The future of syntax extensions and macros

I'd really like to get a handle on just what set of operations are required. My personal rough preference at this juncture is something like:

  • a base API where plugins get TT in, TT out
  • some additional side APIs for things like interners, but I don't know what this set is
  • yes, I prefer IPC to dlopen, for a variety of reasons
    • plugin crashes don't break the compiler
    • security
    • sidestep ABI issues, LD_LIBRARY_PATH questions, etc
    • probably a few more

Eventually, I would want to add the optional ability to send/receive ASTs. This is both for convenience and performance. My thought though is that this would come after the initial release. Instead, we would begin with a nursery library for parsing/serializing TT <-> AST. This way we can prototype the AST and parser and experiment with it, I think it has lots of interesting demands that the current AST and parser do not satisfy:

  • extensibility: it'd be nice to be able to add a keyword, like yield, but otherwise parse Rust grammar unchanged. There is some research in this area that is worth looking into, e.g. I've had good experiences using Polyglot extensible compiler framework, which has a lot of novel ideas in this direction. I'm sure there's more.
  • including more information: I think syntax extensions will want easy access to everything in the source, probably including even comments.
  • ease of grafting and copying around etc: we should make the API a joy to use. I know there are some nice builders out there.

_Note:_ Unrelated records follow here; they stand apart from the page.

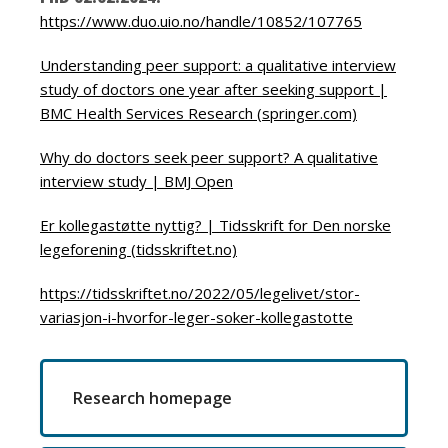
https://www.duo.uio.no/handle/10852/107765
Understanding peer support: a qualitative interview
study of doctors one year after seeking support |
BMC Health Services Research (springer.com)
Why do doctors seek peer support? A qualitative
interview study | BMJ Open
Er kollegastøtte nyttig? | Tidsskrift for Den norske
legeforening (tidsskriftet.no)
https://tidsskriftet.no/2022/05/legelivet/stor-
variasjon-i-hvorfor-leger-soker-kollegastotte
Research homepage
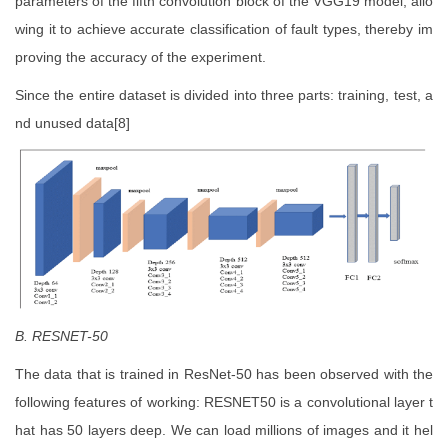
parameters of the fifth convolution block of the VGG19 model, allo
wing it to achieve accurate classification of fault types, thereby im
proving the accuracy of the experiment.
Since the entire dataset is divided into three parts: training, test, a
nd unused data[8]
B. RESNET-50
The data that is trained in ResNet-50 has been observed with the
following features of working: RESNET50 is a convolutional layer t
hat has 50 layers deep. We can load millions of images and it hel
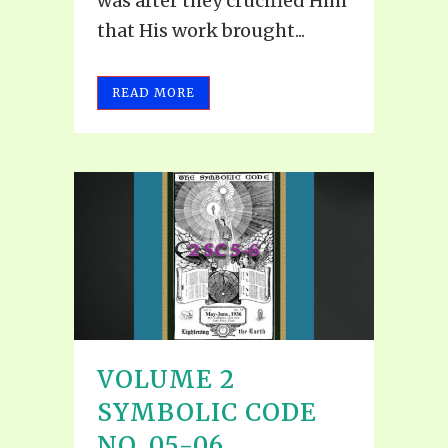
was after they crucified Him
that His work brought...
READ MORE
VOLUME 2
SYMBOLIC CODE
NO. 05-06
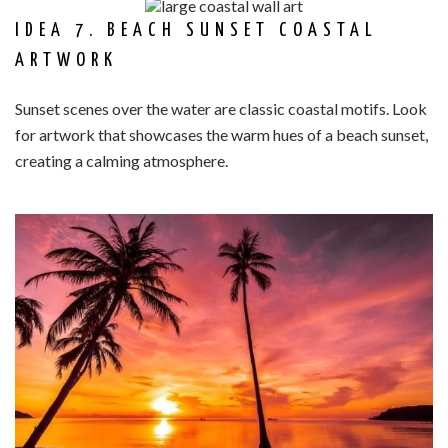
IDEA 7. BEACH SUNSET COASTAL
ARTWORK
Sunset scenes over the water are classic coastal motifs. Look
for artwork that showcases the warm hues of a beach sunset,
creating a calming atmosphere.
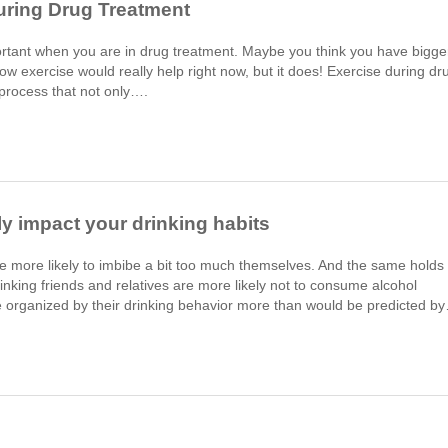
uring Drug Treatment
portant when you are in drug treatment. Maybe you think you have bigge
how exercise would really help right now, but it does! Exercise during dr
n process that not only….
ily impact your drinking habits
re more likely to imbibe a bit too much themselves. And the same holds
inking friends and relatives are more likely not to consume alcohol
 organized by their drinking behavior more than would be predicted b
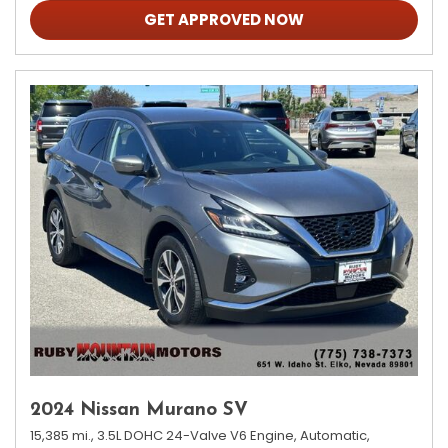
GET APPROVED NOW
2024 Nissan Murano SV
15,385 mi.,
3.5L DOHC 24-Valve V6 Engine,
Automatic,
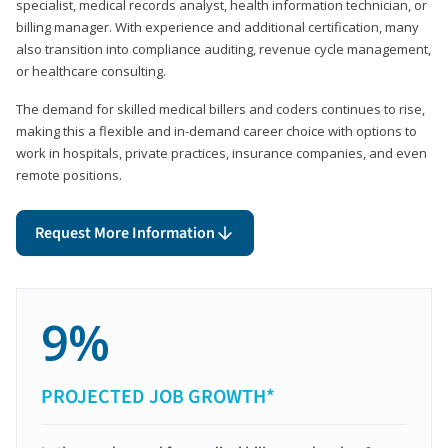
specialist, medical records analyst, health information technician, or
billing manager. With experience and additional certification, many
also transition into compliance auditing, revenue cycle management,
or healthcare consulting.
The demand for skilled medical billers and coders continues to rise,
making this a flexible and in-demand career choice with options to
work in hospitals, private practices, insurance companies, and even
remote positions.
Request More Information
9%
PROJECTED JOB GROWTH*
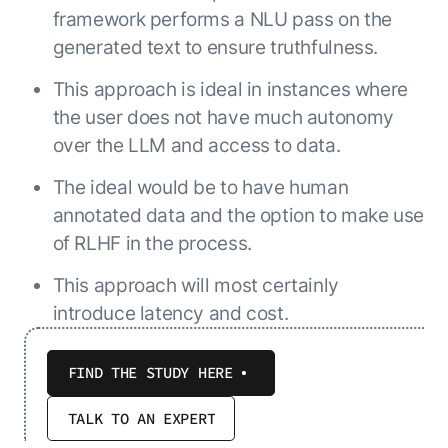
framework performs a NLU pass on the
generated text to ensure truthfulness.
This approach is ideal in instances where
the user does not have much autonomy
over the LLM and access to data.
The ideal would be to have human
annotated data and the option to make use
of RLHF in the process.
This approach will most certainly
introduce latency and cost.
FIND THE STUDY HERE
TALK TO AN EXPERT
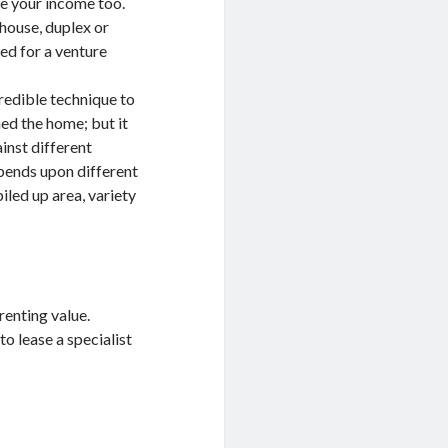
ve your income too.
house, duplex or
ed for a venture
redible technique to
ed the home; but it
inst different
epends upon different
iled up area, variety
renting value.
to lease a specialist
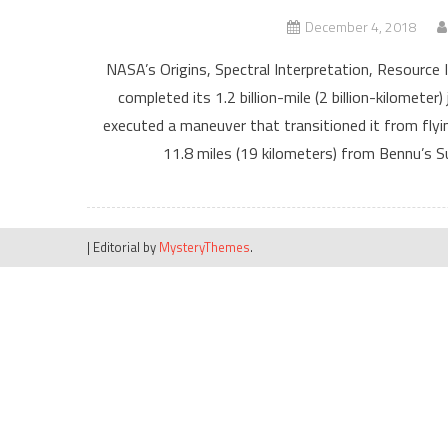
December 4, 2018
NASA’s Origins, Spectral Interpretation, Resource 
completed its 1.2 billion-mile (2 billion-kilomete
executed a maneuver that transitioned it from fly
11.8 miles (19 kilometers) from Bennu’s Su
|
Editorial by
MysteryThemes
.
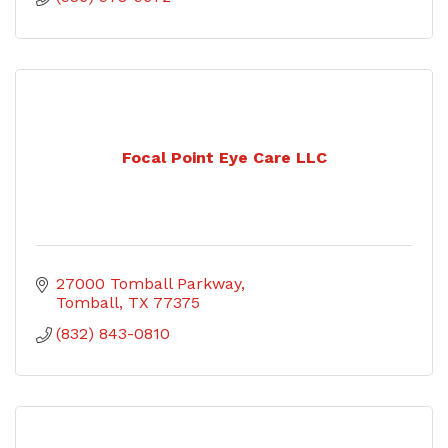
Focal Point Eye Care LLC
27000 Tomball Parkway
Tomball
TX
77375
(832) 843-0810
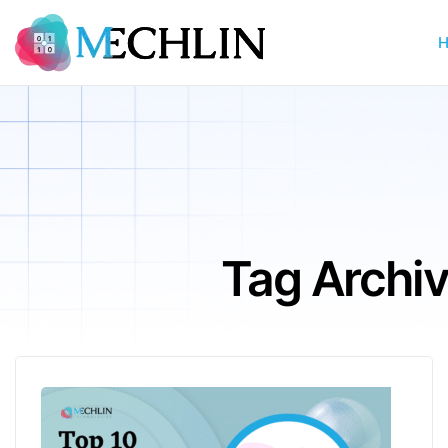
Tag Archi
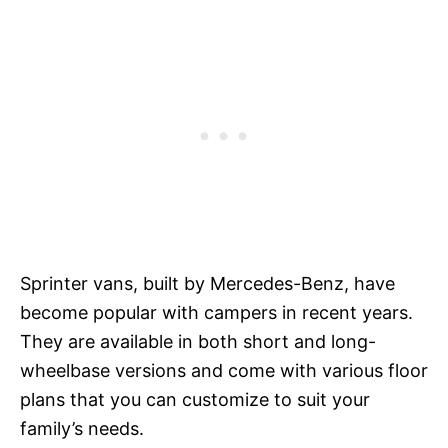
Sprinter vans, built by Mercedes-Benz, have
become popular with campers in recent years.
They are available in both short and long-
wheelbase versions and come with various floor
plans that you can customize to suit your
family’s needs.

In fact, even just TT <-> TT interfaces raise some questions. I am not sure that the tokens we use should be the same tokens that Rust uses. It might be useful to have a more primitive notion of token. For example, I have often wished for the ability to use symbols that the Rust tokenizer doesn't recognize in my macros. Plus, I don't want changes to the tokenizer to break syntax extensions, if we can help it. So I'd prefer if our tokens were something pared down. I haven't thought this all the way through, but maybe something like:

  • The delimeters (, [, {, }, ], ), each of which encompasses a delimeted tree
  • String constants
  • Comments
  • Floats
  • Integers
  • Symbols (continuous strings of other characters, like !=, <> or !@#!@#!)
  • Words (identifiers + keywords + reserved-words etc)

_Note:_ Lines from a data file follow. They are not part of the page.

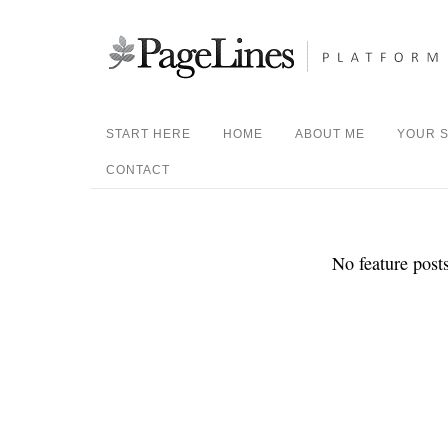
START HERE
HOME
ABOUT ME
YOUR S
CONTACT
No feature posts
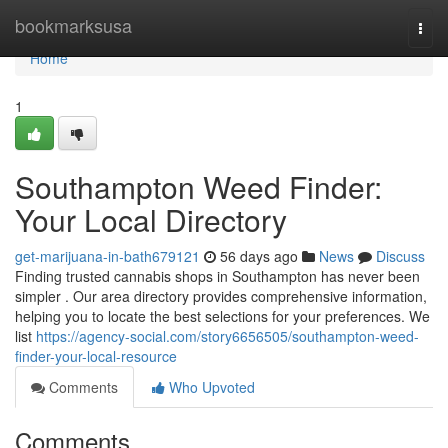
Home
bookmarksusa
Togg
navi
Home
1
Southampton Weed Finder:
Your Local Directory
get-marijuana-in-bath679121
56 days ago
News
Discuss
Finding trusted cannabis shops in Southampton has never been
simpler . Our area directory provides comprehensive information,
helping you to locate the best selections for your preferences. We
list
https://agency-social.com/story6656505/southampton-weed-
finder-your-local-resource
Comments
Who Upvoted
Comments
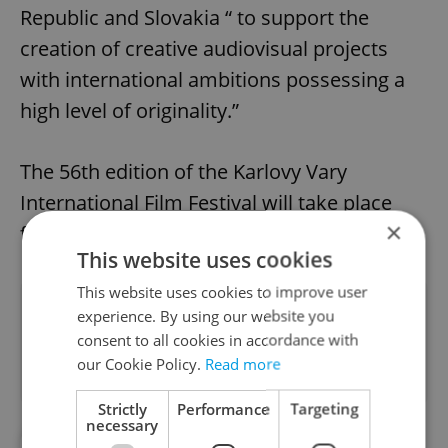
Republic and Slovakia “ to support the
creation of creative audiovisual projects
with international ambitions possessing a
high level of originality.”
The 56th edition of the Karlovy Vary
International Film Festival will take place
×
from July 1-9, 2022.
This website uses cookies
This website uses cookies to improve user
Did you like this article?
experience. By using our website you
consent to all cookies in accordance with
our Cookie Policy.
Read more
Strictly
Performance
Targeting
necessary
##STANDWITHUKRAINE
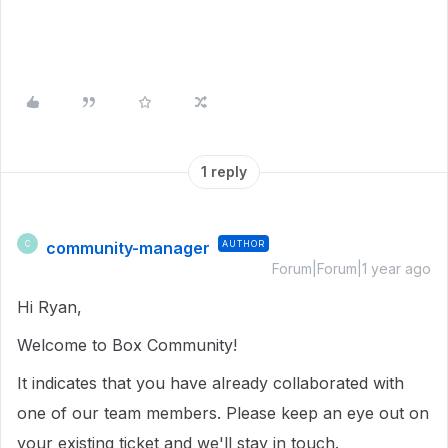
1 reply
community-manager
AUTHOR
C
Forum|Forum|1 year ago
Hi Ryan,
Welcome to Box Community!
It indicates that you have already collaborated with
one of our team members. Please keep an eye out on
your existing ticket and we'll stay in touch.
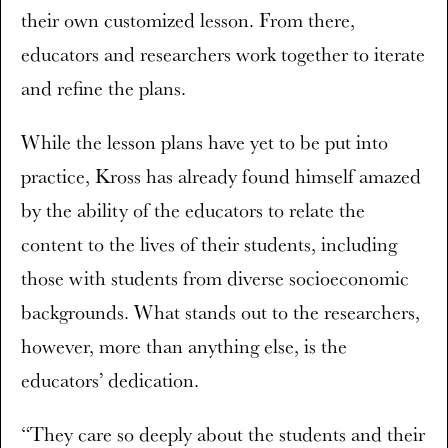
their own customized lesson. From there,
educators and researchers work together to iterate
and refine the plans.
While the lesson plans have yet to be put into
practice, Kross has already found himself amazed
by the ability of the educators to relate the
content to the lives of their students, including
those with students from diverse socioeconomic
backgrounds. What stands out to the researchers,
however, more than anything else, is the
educators’ dedication.
“They care so deeply about the students and their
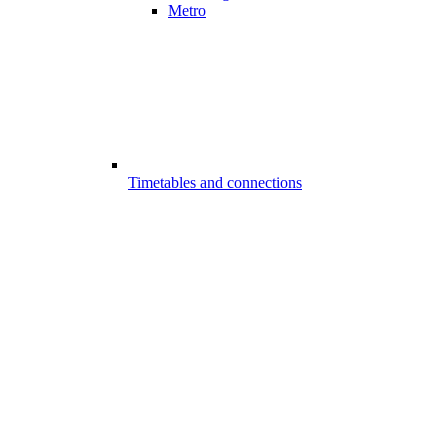
Metro
Timetables and connections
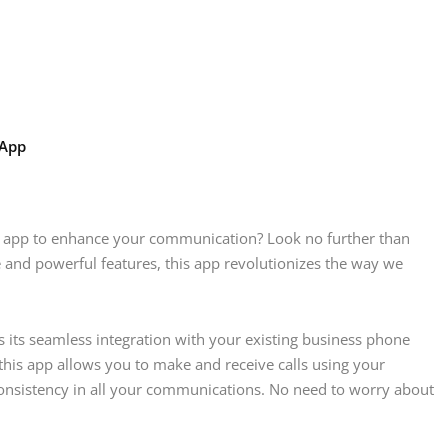
 App
one app to enhance your communication? Look no further than
e and powerful features, this app revolutionizes the way we
 its seamless integration with your existing business phone
 this app allows you to make and receive calls using your
onsistency in all your communications. No need to worry about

(These tokens would then be "re-tokenized" to get the Rust tokens.) Anyway, I'm not sure if that's the right breakdown (I haven't, for example, gone to look at the list of Rust tokens to see what I'm overlooking), and maybe this concern is just overblown. But it's something to think about.

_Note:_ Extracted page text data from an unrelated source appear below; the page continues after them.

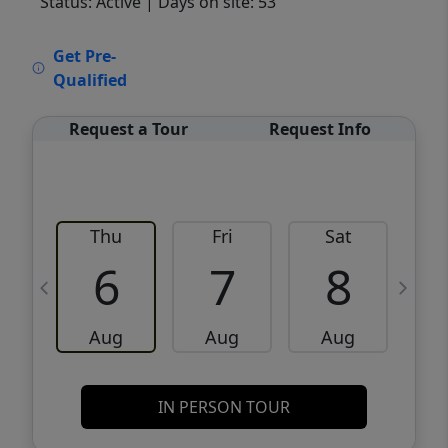
Status: Active
| Days on site: 53
VCR-C15903466 - VCR-C159091383,VCR-
Get Pre-
C159052275
Qualified
Request a Tour
Request Info
Thu
Fri
Sat
6
7
8
Aug
Aug
Aug
IN PERSON TOUR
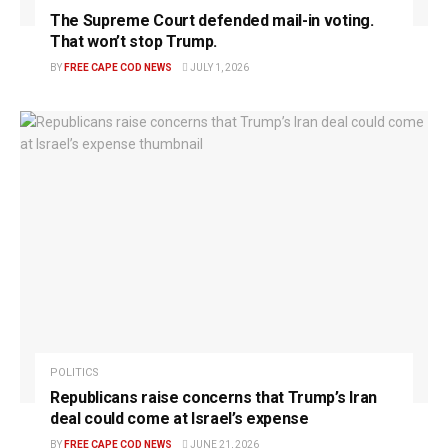
The Supreme Court defended mail-in voting.
That won’t stop Trump.
BY
FREE CAPE COD NEWS
JULY 1, 2026
POLITICS
Republicans raise concerns that Trump’s Iran
deal could come at Israel’s expense
BY
FREE CAPE COD NEWS
JUNE 21, 2026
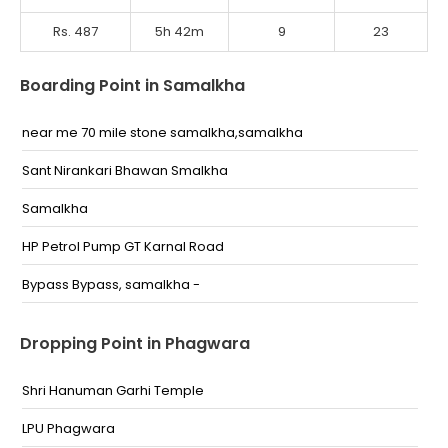
Rs. 487
5h 42m
9
23
Boarding Point in Samalkha
near me 70 mile stone samalkha,samalkha
Sant Nirankari Bhawan Smalkha
Samalkha
HP Petrol Pump GT Karnal Road
Bypass Bypass, samalkha -
Dropping Point in Phagwara
Shri Hanuman Garhi Temple
LPU Phagwara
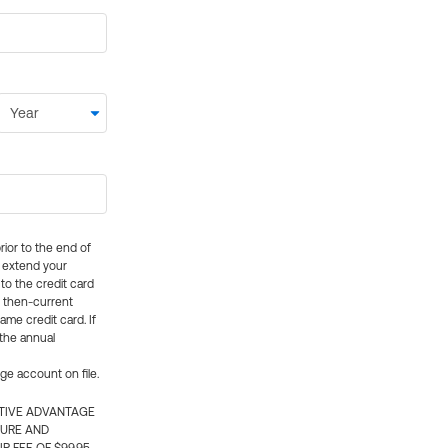
rior to the end of
ly extend your
 to the credit card
e then-current
me credit card. If
 the annual
rge account on file.
CTIVE ADVANTAGE
TURE AND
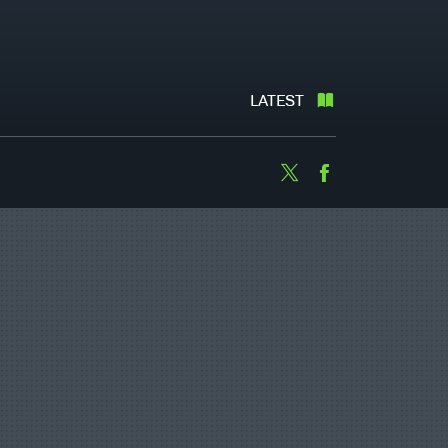
LATEST
Twitter
Facebook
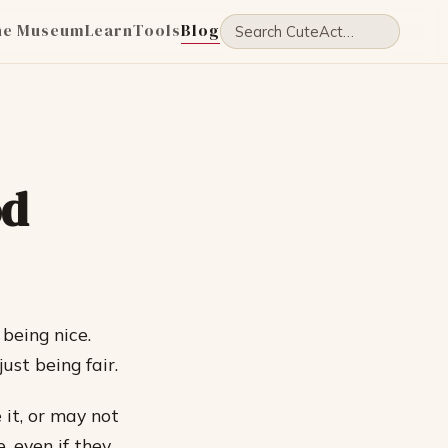
he Museum
Learn
Tools
Blog
od
 being nice.
ust being fair.
it, or may not
, even if they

Some other open questions though:

  • should we give syntax extensions access to the rest of the surrounding AST? I'd prefer not to, at least to start, but eventually read-only access might be ok. In that case, it'd be very good if they ask for it piecemeal, so we can track what they looked it. This seems to require an AST-based API (though I guess we could reserialize).
  • what about attributes? We've long had a plan to make outer attributes act like macros. @nrc has raised some interesting questions about whether we could permit outer attributes to be used with arbitrary token trees. The idea would be that #[foo] can be followed by any number of token trees that ends in a ; or {...}. This kind of sort of seems to work, though there's probably a gotcha somewhere in expressions (e.g., if/else), and it is maybe limiting on future extensions of the grammar. (Also, inner attributes don't fit here.)
  • presuming we keep attributes as only attaching to Rust code, then I think that if a decorator were implemented as a syntax extension, we would reserialize the Rust code (until such time as we support an AST-based interface).
  • what about namespacing and so on? I've been toying with some more name resolution ideas which I think are getting somewhere. I'm hoping to write them up soon.

OK, that's all I can think of at this moment. :smile: